En Israël, à un peu plus de deux mois des législatives du 27 octobre, Benyamin Netanyahu traverse une zone de fortes turbulences. Alors que le Likoud organise ses élections primaires lundi 17 août, sur fond de vives tensions internes, les dernières enquêtes d’opinion confirment l’érosion continue de la majorité sortante et de la popularité du Premier ministre.

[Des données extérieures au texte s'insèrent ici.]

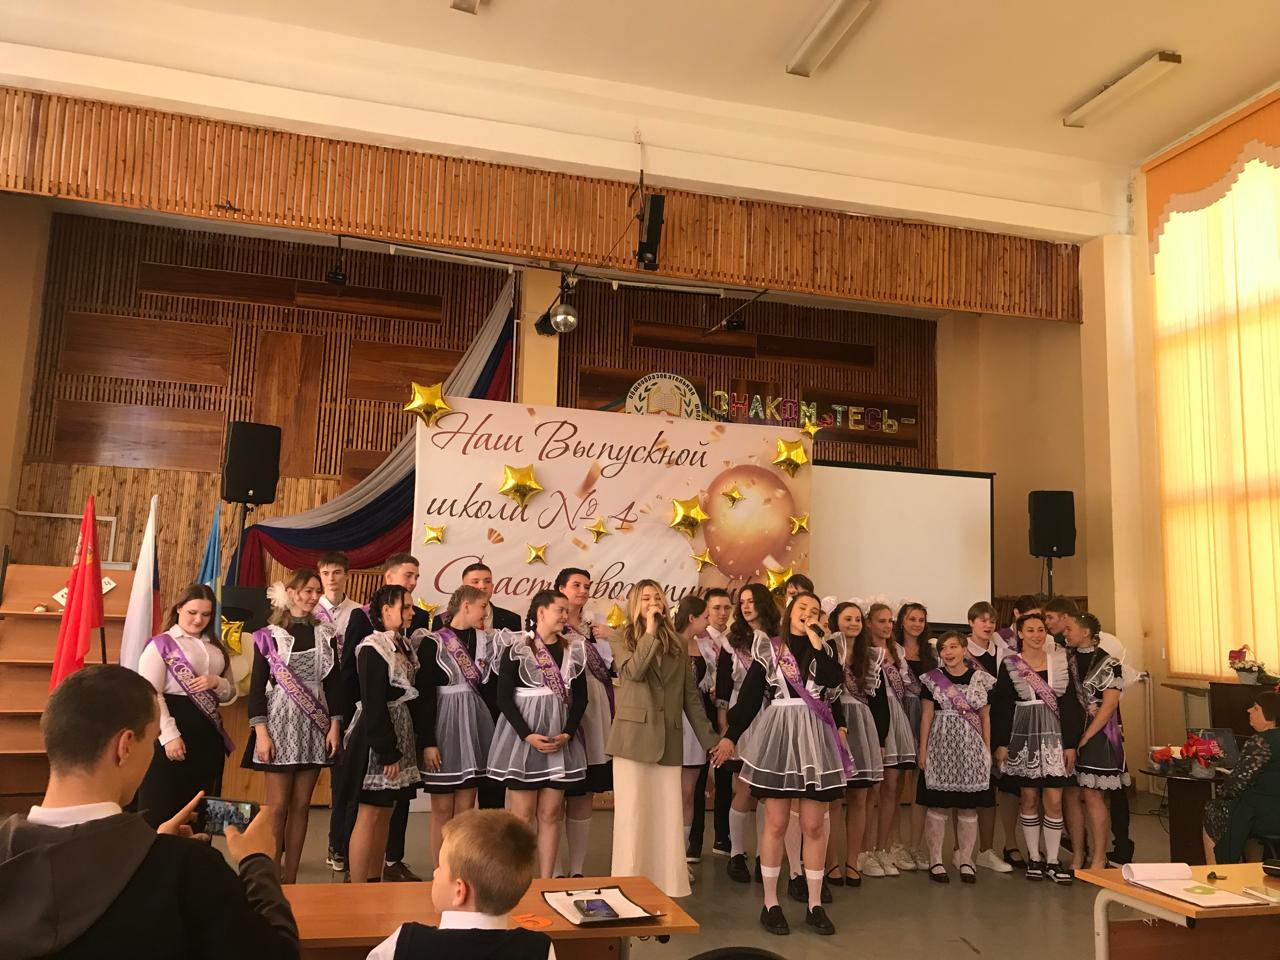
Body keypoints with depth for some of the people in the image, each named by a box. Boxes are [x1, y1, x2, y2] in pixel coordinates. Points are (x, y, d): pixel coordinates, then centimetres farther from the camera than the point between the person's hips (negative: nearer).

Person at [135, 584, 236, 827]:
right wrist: (169, 735, -21)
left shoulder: (216, 648, 15)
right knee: (163, 808, 0)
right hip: (172, 730, -6)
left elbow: (230, 694, 16)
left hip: (209, 732, 6)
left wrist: (217, 683, -7)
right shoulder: (161, 644, -4)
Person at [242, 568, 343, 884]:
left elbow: (333, 683, 8)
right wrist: (261, 732, -11)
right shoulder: (269, 635, -1)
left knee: (301, 805, 6)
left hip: (315, 726, 3)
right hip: (281, 722, -3)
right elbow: (257, 686, -3)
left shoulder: (325, 634, 8)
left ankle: (290, 879, 13)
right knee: (278, 806, -2)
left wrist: (334, 725, 0)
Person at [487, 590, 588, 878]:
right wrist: (528, 735, -16)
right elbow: (504, 696, -8)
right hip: (521, 737, -3)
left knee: (551, 813, 5)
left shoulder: (574, 649, 6)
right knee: (522, 814, -1)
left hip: (560, 739, 4)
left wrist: (567, 734, -6)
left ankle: (546, 881, 12)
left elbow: (580, 697, 8)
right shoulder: (516, 646, -5)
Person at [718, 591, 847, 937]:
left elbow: (835, 685, -12)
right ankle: (770, 904, 12)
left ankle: (815, 905, 16)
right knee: (776, 823, 2)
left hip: (816, 740, 2)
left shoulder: (825, 649, 9)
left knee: (814, 825, 5)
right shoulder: (769, 649, 4)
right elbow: (749, 695, 3)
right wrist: (730, 736, 0)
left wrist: (817, 643, -10)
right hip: (778, 738, -2)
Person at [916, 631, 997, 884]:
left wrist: (987, 749, 7)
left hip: (971, 748, 1)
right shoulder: (933, 679, 1)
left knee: (969, 807, 6)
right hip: (941, 746, -1)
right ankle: (935, 861, 10)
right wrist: (923, 750, 0)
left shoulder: (980, 678, 4)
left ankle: (966, 861, 17)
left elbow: (985, 717, 9)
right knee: (938, 805, 1)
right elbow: (927, 715, 3)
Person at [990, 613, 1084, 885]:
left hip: (1054, 735, 1)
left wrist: (1071, 743, 0)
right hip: (1022, 736, -1)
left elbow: (1070, 704, 4)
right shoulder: (1009, 665, -1)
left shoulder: (1059, 660, 3)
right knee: (1029, 799, 6)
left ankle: (1052, 860, 10)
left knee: (1054, 800, -1)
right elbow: (1000, 707, -1)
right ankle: (1034, 858, 17)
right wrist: (1001, 744, -5)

Vingt-et-un sièges seulement pour le Likoud : c’est l’avertissement sévère envoyé par le dernier sondage publié cette semaine. Entre querelles internes, tensions en Cisjordanie occupée et incertitudes régionales, le bloc de droite mené par Benyamin Netanyahu recule à 48 mandats, très loin de la majorité absolue de 61 députés au Parlement israélien.
Le Premier ministre voit également sa stature contestée. Face à lui, Gadi Eisenkot, à la tête de sa formation Yashar, creuse l’écart pour la compatibilité au poste de chef du gouvernement avec onze points d’avance.
Une fois de plus, la menace d’un nouveau blocage institutionnel au lendemain du scrutin plane. Mais l’échiquier politique israélien tente de se redessiner avec l’émergence d’une troisième voie. En ralliant la liste Bayit Tzioni de Chili Tropper et Yoaz Hendel, l’opposition sioniste franchirait pour la première fois le seuil décisif des 61 sièges sans dépendre des partis arabes. Un basculement potentiel qui promet d’intensifier la bataille d’ici au 27 octobre.